Abstract

Our count of living species remains incomplete. In the 250-plus years since Carl Linnaeus set up the modern taxonomic system, we have classified about 1.25 million species, about three-quarters of them animals. Another 17 percent are plants, and the remainder are fungi and microbes. And that's the official count — the still-unrecognized number of species could be several times higher still. • The diversity of man-made objects is easily as rich. Although my comparisons involve not just those proverbial apples and oranges but apples and automobiles, they still reveal what we have wrought. • I begin constructing my parallel taxonomy with the domain of all man-made objects.
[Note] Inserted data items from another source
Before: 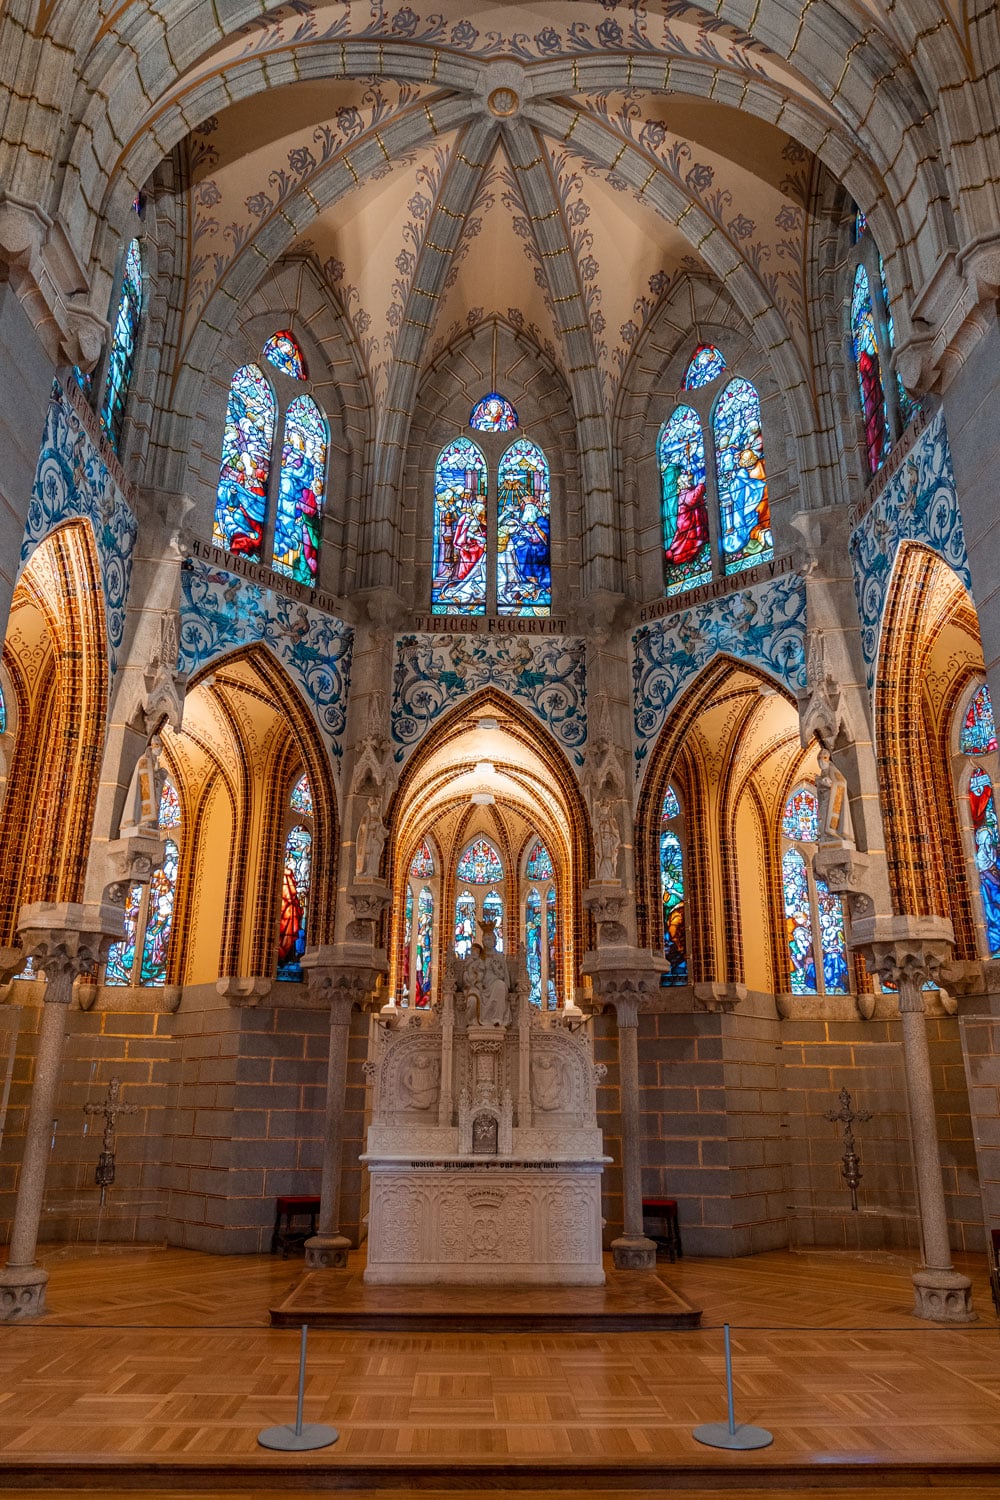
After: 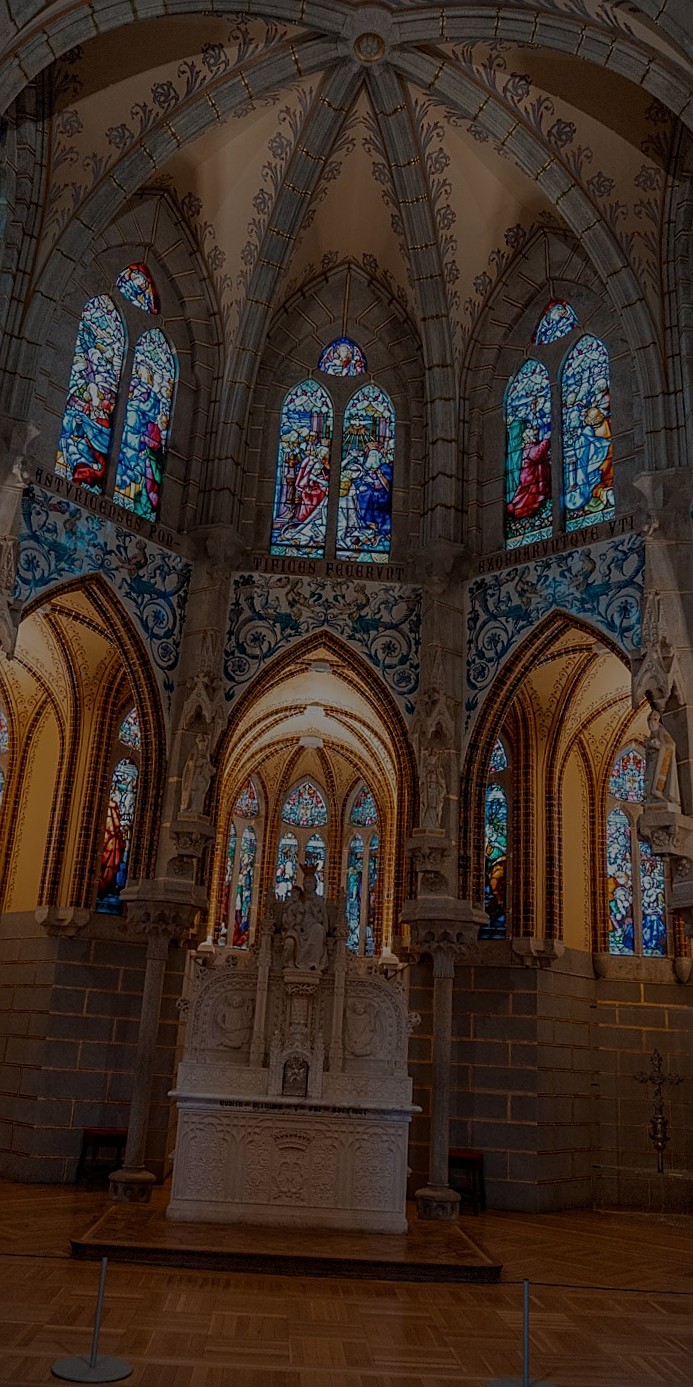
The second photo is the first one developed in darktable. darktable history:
sharpen: on, module defaults
crop and rotate: angle -3.1°, left 14.273%, top 0.043%, right 10.855%, bottom 0.088%
vignetting: fall-off radius 62.78%, brightness -0.575, dithering 8-bit output, unbound false
exposure: exposure -1.977 EV, compensate highlight preservation false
This domain is equivalent to the Eukarya, all organisms having nuclei in their cells. It contains the kingdom of complex, multicomponent designs, equivalent to Animalia. Within that kingdom we have the phylum of designs powered by electricity, equivalent to the Chordata, creatures with a dorsal nerve cord. Within that phylum is a major class of portable designs, equivalent to Mammalia. Within that class is the order of communications artifacts, equivalent to Cetacea, the class of whales, dolphins, and porpoises, and it contains the family of phones, equivalent to Delphinidae, the oceanic dolphins. • Families contain genera, such as Delphinus (common dolphin), Orcinus (orcas), and Tursiops (bottlenose dolphins) in the ocean. And, according to GSM Arena, which monitors the industry, in early 2019 there were more than 110 mobile-phone genera (brands). Some genera contain a single specific species — for instance, Orcinus contains only Orcinusorca, the killer whale. Other genera are species-rich. In the mobile-phone realm none is richer than Samsung, which now includes nearly 1,200 devices. It is followed by LG, with more than 600, and Motorola and Nokia, each with nearly 500 designs. Altogether, in early 2019 there were some 9,500 different mobile “species”—and that total is considerably larger than the known diversity of mammals (fewer than 5,500 species).